The government's program for 2006 seeks to maintain sound macroeconomic policies, place priority on social spending, and deepen structural reforms, with the aim of enhancing economic growth and social prospects. The mission supported plans to strengthen tax revenue by further reducing evasion and bringing informal activities into the tax base. We encouraged the authorities to strengthen the envisaged fiscal stance to help protect the external position of the economy in the face of sharply higher oil prices, while preserving planned infrastructure and social projects, and achieving a small reduction in the public debt/GDP ratio.
Looking ahead, the [IMF] mission welcomed the government's medium-term priorities of boosting economic growth and reducing poverty through greater integration with the global and regional economy. We encouraged the authorities to continue strengthening tax revenue, broaden pension reform, and further prioritize public spending, with a view to placing the public debt/GDP ratio on a firmly declining path, while strengthening responses to critical social and infrastructure needs. We supported efforts to further strengthen the banking system, particularly recent initiatives to tighten prudential rules, and improve the investment climate, including easing infrastructure bottlenecks and reducing red tape. This strategy should help enhance productivity and competitiveness, opening the way to take full advantage of opportunities opened up by the free-trade agreement with the United States (CAFTA), and create new sources of growth based on private investment and exports.

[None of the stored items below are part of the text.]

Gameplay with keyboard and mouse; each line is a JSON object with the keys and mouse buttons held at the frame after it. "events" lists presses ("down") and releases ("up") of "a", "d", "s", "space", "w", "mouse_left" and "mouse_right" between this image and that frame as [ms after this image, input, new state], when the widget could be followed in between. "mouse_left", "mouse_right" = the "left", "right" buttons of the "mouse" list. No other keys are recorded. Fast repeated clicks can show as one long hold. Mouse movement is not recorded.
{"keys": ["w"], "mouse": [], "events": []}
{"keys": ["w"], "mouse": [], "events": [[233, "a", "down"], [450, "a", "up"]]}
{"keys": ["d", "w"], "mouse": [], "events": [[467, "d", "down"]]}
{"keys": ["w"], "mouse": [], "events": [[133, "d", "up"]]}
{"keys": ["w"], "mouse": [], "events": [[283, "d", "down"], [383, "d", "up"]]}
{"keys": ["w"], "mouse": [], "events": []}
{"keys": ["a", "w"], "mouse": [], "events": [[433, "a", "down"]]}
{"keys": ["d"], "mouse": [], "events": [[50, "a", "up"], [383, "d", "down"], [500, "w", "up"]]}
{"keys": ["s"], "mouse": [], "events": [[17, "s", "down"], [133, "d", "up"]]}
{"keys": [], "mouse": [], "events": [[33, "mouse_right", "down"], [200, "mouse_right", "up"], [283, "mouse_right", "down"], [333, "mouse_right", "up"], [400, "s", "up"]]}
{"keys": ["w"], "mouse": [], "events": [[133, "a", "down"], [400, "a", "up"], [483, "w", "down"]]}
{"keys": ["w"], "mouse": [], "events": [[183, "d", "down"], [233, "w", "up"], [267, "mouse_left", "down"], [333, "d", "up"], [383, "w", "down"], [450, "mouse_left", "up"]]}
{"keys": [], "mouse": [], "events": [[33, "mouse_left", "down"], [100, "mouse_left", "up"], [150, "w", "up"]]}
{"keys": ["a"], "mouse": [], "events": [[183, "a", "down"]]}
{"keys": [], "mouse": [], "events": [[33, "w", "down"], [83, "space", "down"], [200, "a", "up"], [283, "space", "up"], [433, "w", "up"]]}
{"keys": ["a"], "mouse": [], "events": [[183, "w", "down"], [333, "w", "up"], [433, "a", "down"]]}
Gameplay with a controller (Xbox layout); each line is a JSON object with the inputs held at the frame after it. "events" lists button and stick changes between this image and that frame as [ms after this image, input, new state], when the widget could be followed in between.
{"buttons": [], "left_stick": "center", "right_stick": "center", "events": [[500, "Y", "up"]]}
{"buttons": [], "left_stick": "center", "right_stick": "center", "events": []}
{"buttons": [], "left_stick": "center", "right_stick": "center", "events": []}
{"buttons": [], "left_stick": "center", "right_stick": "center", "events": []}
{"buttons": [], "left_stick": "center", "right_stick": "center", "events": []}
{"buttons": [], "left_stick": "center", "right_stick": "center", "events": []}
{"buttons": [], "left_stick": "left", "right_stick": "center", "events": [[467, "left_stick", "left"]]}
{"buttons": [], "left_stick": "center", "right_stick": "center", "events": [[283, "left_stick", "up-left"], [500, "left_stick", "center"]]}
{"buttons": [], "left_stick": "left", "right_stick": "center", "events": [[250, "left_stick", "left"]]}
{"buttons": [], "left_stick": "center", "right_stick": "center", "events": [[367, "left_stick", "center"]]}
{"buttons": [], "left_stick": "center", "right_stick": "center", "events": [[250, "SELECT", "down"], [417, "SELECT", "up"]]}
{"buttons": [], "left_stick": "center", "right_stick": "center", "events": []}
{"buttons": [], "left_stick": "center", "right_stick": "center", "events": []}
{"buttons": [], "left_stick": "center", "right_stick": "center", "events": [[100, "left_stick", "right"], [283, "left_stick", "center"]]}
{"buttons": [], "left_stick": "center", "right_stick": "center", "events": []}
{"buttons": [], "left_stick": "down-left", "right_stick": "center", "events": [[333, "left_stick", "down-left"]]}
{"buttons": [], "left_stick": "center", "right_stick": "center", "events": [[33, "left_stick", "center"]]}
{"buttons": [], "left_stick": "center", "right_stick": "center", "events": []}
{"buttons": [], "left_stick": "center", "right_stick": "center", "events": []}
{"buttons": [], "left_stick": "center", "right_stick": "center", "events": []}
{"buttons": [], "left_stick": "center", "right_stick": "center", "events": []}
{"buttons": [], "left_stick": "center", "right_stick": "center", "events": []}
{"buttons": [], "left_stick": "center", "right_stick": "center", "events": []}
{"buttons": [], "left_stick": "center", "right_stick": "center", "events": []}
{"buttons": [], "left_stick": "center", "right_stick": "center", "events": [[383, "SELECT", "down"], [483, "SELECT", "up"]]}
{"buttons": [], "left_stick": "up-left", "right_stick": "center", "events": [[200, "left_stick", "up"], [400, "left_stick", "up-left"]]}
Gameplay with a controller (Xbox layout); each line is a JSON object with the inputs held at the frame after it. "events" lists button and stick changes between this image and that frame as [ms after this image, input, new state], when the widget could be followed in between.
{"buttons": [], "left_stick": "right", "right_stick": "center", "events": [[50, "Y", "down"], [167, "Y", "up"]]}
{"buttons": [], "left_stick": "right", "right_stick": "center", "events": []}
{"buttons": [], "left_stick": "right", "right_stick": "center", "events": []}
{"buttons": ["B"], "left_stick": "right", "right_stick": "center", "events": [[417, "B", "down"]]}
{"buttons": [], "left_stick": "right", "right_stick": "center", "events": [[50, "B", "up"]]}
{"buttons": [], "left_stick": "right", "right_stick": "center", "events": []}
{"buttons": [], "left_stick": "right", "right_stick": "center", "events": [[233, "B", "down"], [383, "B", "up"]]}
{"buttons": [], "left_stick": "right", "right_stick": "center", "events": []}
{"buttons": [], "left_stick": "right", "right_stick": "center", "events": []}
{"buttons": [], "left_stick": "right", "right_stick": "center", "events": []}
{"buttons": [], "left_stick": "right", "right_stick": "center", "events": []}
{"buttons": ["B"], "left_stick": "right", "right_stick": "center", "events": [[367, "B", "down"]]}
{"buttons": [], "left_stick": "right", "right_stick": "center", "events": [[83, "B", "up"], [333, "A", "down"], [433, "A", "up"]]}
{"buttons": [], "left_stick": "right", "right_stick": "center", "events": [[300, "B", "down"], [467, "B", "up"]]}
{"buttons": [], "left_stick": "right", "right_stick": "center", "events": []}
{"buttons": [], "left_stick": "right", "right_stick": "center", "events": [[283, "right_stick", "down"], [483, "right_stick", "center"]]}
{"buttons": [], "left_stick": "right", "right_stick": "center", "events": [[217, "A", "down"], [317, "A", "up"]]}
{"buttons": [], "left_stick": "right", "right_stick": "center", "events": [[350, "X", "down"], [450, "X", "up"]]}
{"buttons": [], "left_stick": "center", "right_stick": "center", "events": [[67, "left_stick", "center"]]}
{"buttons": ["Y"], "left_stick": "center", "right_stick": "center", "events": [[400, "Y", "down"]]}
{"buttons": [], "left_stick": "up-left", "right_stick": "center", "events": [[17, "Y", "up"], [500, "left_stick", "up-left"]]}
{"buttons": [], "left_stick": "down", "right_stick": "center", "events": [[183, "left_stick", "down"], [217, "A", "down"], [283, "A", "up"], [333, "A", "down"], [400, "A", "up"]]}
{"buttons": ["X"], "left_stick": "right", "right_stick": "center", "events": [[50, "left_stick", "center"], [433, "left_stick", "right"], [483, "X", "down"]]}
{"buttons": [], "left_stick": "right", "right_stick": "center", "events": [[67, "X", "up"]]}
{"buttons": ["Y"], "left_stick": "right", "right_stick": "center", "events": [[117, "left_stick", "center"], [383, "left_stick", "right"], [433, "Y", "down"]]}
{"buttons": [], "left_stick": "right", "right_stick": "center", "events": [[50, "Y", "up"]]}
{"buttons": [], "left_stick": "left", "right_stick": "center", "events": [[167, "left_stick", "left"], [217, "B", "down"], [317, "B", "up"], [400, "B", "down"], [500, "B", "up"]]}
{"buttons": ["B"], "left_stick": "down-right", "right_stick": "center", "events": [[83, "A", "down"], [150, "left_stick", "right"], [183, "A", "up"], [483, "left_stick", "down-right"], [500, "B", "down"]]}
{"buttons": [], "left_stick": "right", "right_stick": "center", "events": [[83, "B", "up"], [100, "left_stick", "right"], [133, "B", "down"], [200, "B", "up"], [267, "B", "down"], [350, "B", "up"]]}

The mission agreed with the authorities' plan to streamline the fiscal incentives regime, in tandem with progress toward a regional code of tax incentives to help avoid tax competition in attracting foreign investment. The authorities and the mission also concurred on the importance of strengthening cross-border consolidated supervision and harmonizing regulatory practices to facilitate regional financial integration and enhance its benefits.
El Salvador has the clear potential to attain faster growth and social progress in the coming years. In this connection, it will be important to broaden the national consensus on the needed reforms across all segments of society. The IMF will maintain a close policy dialogue with the authorities as they implement their reform agenda.